Oh dear – Mykola Azarov, the Ukrainian Prime Minister is not happy about the amount of negative news on Ukrainian television channels.
What to do?
Well, firstly, deal with Ukraine’s most popular TV channel which in the past few months has become far more critical of government and open to opposition input. I touched upon the probability that Inter would become less government friendly on 4th November 2012, when commenting upon the “who’s in and who’s out“ of the inner sanctum of Ukrainian politics – one of the “out’s” being Mr Khoroshkovsky who happened to own 61% of the nation’s most watched channel.
“This may seem a bit “so what?”, but which “in’s” are “out” as the presidential elections in 2015 get closer is significant – particularly when “outs” like Khoroshkovsky and Poroshenko own some of the most watched national TV channels in Ukraine.
Thus how far “out” these necessary “in’s” can be pushed is a fine art.- particularly if your current policies are contrary to their business interests.
Should Poroshenko run for President and Khoroshkovsky back him, then Yanukovych has a serious problem both in terms of financial ability, media coverage/ownership and public profile. Lest we forget, Poroshenko is not a member of the Party of Regions but an independent.”
Obviously recognising the threat as I did back then, Mr Khoroshkovsky is now so far “out” that on Friday he sold his controlling share of his media group to Dmitry Firtash for an estimated $2.5 billion – a sale that seems anything other than voluntary – “Under conditions that had formed, I have no possibility to ensure development of the Group. Just those circumstances became my main motive for the sale.” – At least Mr Khoroshkovsky’s statement can be inferred as such.
Thus, Inter, NTN, K1, Mega, Enter Film, K2, Pixel and MTS all now belong to Dmitry Firtash via his GTF Media Ltd – assuming the anti-monopoly committee rubber stamp the sale, which is a foregone conclusion.
From a government viewpoint, Dmitry Firtash is certainly more friendly towards it than Mr Khoroshkovsky since he left its ranks – thus he could no longer be allowed to control such a vast and influential media empire. Obviously one expects that this media group will return to a position that is very hostile towards the opposition (particularly given the extremely bad blood between Firtash and Tymoshenko), reversing a very welcome trend that occurred when Mr Khoroshkovsky announced his departure from government.
However these shenanigans will not remove all the negative news that Prime Minister Azarov is concerned about being aired across the nation’s television broadcasters.
A glance at the Prime Minister’s facebook page on Friday (1 February), displays a very troubling entry indeed.

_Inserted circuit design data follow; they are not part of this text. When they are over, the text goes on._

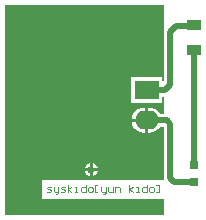
<source format=gbl>
G04*
G04 #@! TF.GenerationSoftware,Altium Limited,Altium Designer,24.2.2 (26)*
G04*
G04 Layer_Physical_Order=2*
G04 Layer_Color=16711680*
%FSLAX44Y44*%
%MOMM*%
G71*
G04*
G04 #@! TF.SameCoordinates,40936419-4C82-434F-9087-BBFFA31A611E*
G04*
G04*
G04 #@! TF.FilePolarity,Positive*
G04*
G01*
G75*
%ADD15R,0.7000X0.7000*%
%ADD16R,1.2000X0.9000*%
%ADD22C,0.5000*%
%ADD23R,2.0000X1.6000*%
%ADD24O,2.0000X1.6000*%
%ADD25C,0.6000*%
%ADD26C,0.1000*%
G36*
X135000Y157417D02*
X134819Y157146D01*
X134392Y155000D01*
Y113525D01*
X134270Y113443D01*
X133000Y114122D01*
Y116400D01*
X107000D01*
Y94400D01*
X133000D01*
Y99792D01*
X135000D01*
Y85608D01*
X130982D01*
X129517Y87517D01*
X127316Y89207D01*
X124752Y90269D01*
X122000Y90631D01*
X121270D01*
Y80000D01*
Y69369D01*
X122000D01*
X124752Y69731D01*
X127316Y70793D01*
X129517Y72483D01*
X130982Y74392D01*
X134392D01*
Y30929D01*
X134479Y30492D01*
X133673Y29510D01*
X31290D01*
Y13510D01*
X135000D01*
Y0D01*
X0D01*
Y177800D01*
X135000D01*
Y157417D01*
D02*
G37*
%LPC*%
G36*
X118730Y90631D02*
X118000D01*
X115248Y90269D01*
X112684Y89207D01*
X110483Y87517D01*
X108793Y85316D01*
X107731Y82751D01*
X107536Y81270D01*
X118730D01*
Y90631D01*
D02*
G37*
G36*
Y78730D02*
X107536D01*
X107731Y77249D01*
X108793Y74685D01*
X110483Y72483D01*
X112684Y70793D01*
X115248Y69731D01*
X118000Y69369D01*
X118730D01*
Y78730D01*
D02*
G37*
G36*
X74270Y43470D02*
Y39270D01*
X78470D01*
X77697Y41138D01*
X76138Y42697D01*
X74270Y43470D01*
D02*
G37*
G36*
X71730D02*
X69862Y42697D01*
X68303Y41138D01*
X67530Y39270D01*
X71730D01*
Y43470D01*
D02*
G37*
G36*
X78470Y36730D02*
X74270D01*
Y32530D01*
X76138Y33303D01*
X77697Y34862D01*
X78470Y36730D01*
D02*
G37*
G36*
X71730D02*
X67530D01*
X68303Y34862D01*
X69862Y33303D01*
X71730Y32530D01*
Y36730D01*
D02*
G37*
%LPD*%
D15*
X160000Y42000D02*
D03*
Y28000D02*
D03*
D16*
Y139500D02*
D03*
Y160500D02*
D03*
D22*
Y42000D02*
Y139500D01*
X159500Y160000D02*
X160000Y160500D01*
X145000Y160000D02*
X159500D01*
X140000Y155000D02*
X145000Y160000D01*
X140000Y30929D02*
Y77071D01*
Y30929D02*
X142929Y28000D01*
X160000D01*
X120000Y80000D02*
X137071D01*
X140000Y77071D01*
X120000Y105400D02*
X135400D01*
X140000Y110000D02*
Y155000D01*
X135400Y105400D02*
X140000Y110000D01*
D23*
X120000Y105400D02*
D03*
D24*
Y80000D02*
D03*
D25*
X73000Y38000D02*
D03*
D26*
X35290Y19509D02*
X38289D01*
X39289Y20509D01*
X38289Y21509D01*
X36290D01*
X35290Y22508D01*
X36290Y23508D01*
X39289D01*
X41288D02*
Y20509D01*
X42288Y19509D01*
X45287D01*
Y18510D01*
X44287Y17510D01*
X43287D01*
X45287Y19509D02*
Y23508D01*
X47286Y19509D02*
X50285D01*
X51285Y20509D01*
X50285Y21509D01*
X48286D01*
X47286Y22508D01*
X48286Y23508D01*
X51285D01*
X53284Y19509D02*
Y25507D01*
Y21509D02*
X56283Y23508D01*
X53284Y21509D02*
X56283Y19509D01*
X59282D02*
X61282D01*
X60282D01*
Y23508D01*
X59282D01*
X68279Y25507D02*
Y19509D01*
X65280D01*
X64281Y20509D01*
Y22508D01*
X65280Y23508D01*
X68279D01*
X71278Y19509D02*
X73278D01*
X74277Y20509D01*
Y22508D01*
X73278Y23508D01*
X71278D01*
X70279Y22508D01*
Y20509D01*
X71278Y19509D01*
X78276D02*
X76277D01*
Y25507D01*
X78276D01*
X81275Y23508D02*
Y20509D01*
X82275Y19509D01*
X85274D01*
Y18510D01*
X84274Y17510D01*
X83274D01*
X85274Y19509D02*
Y23508D01*
X87273D02*
Y20509D01*
X88273Y19509D01*
X91272D01*
Y23508D01*
X93271Y19509D02*
Y23508D01*
X96270D01*
X97270Y22508D01*
Y19509D01*
X105267D02*
Y25507D01*
Y21509D02*
X108266Y23508D01*
X105267Y21509D02*
X108266Y19509D01*
X111265D02*
X113265D01*
X112265D01*
Y23508D01*
X111265D01*
X120262Y25507D02*
Y19509D01*
X117263D01*
X116264Y20509D01*
Y22508D01*
X117263Y23508D01*
X120262D01*
X123261Y19509D02*
X125261D01*
X126260Y20509D01*
Y22508D01*
X125261Y23508D01*
X123261D01*
X122262Y22508D01*
Y20509D01*
X123261Y19509D01*
X128260D02*
X130259D01*
Y25507D01*
X128260D01*
M02*

</source>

To save you from trying to find it and then translate it, a Ukrainian citizen named Illiya Khanin proposed to him that all negative news should be either shown after 10pm at night or on a separate dedicated “bad news” channel. The Prime Minister’s response “I absolutely agree with you, and today I spoke about this at a meeting with activists of the Ukrainian journalists’ union. You have given me a very good idea – we should order a sociological survey to see how many supporters we have, and tell this to the whole country.”
Really? A good idea? In a nation where I can see womens breasts in countless films, dead and mutilated bodies in road accidents or crime news footage at anytime day or night on many channels – why should “bad news” have some form of special treatment?
Define “bad news”? Embarrassing stories for the government? The daily slaughter on Ukrainian roads? The regular gruesome murder footage? Am I to be left with trashy Slavic pop music or a womans tits in my cornflakes until after 10pm on every Ukrainian television channel?
A dedicated “bad news” channel? Will its very first broadcast be “the bad news is that all bad news will only be shown on this channel from now on”…….and then suddenly the signal is lost for weeks on end to avoid any bad news being aired at all?
The bad news is that this has even had a moments consideration by the Prime Minister at all – and considering the high penetration of the Internet, a medium where this idea was put to him via facebook, it would be a rather pointless exercise anyway when “bad news” is often all over the Internet long before it is aired on TV.
Surely the best way to control “bad news” is to generate less of it as a government in the first place – and if that cannot be done due to circumstances beyond its control, it can certainly do things that generate “good news” for a change!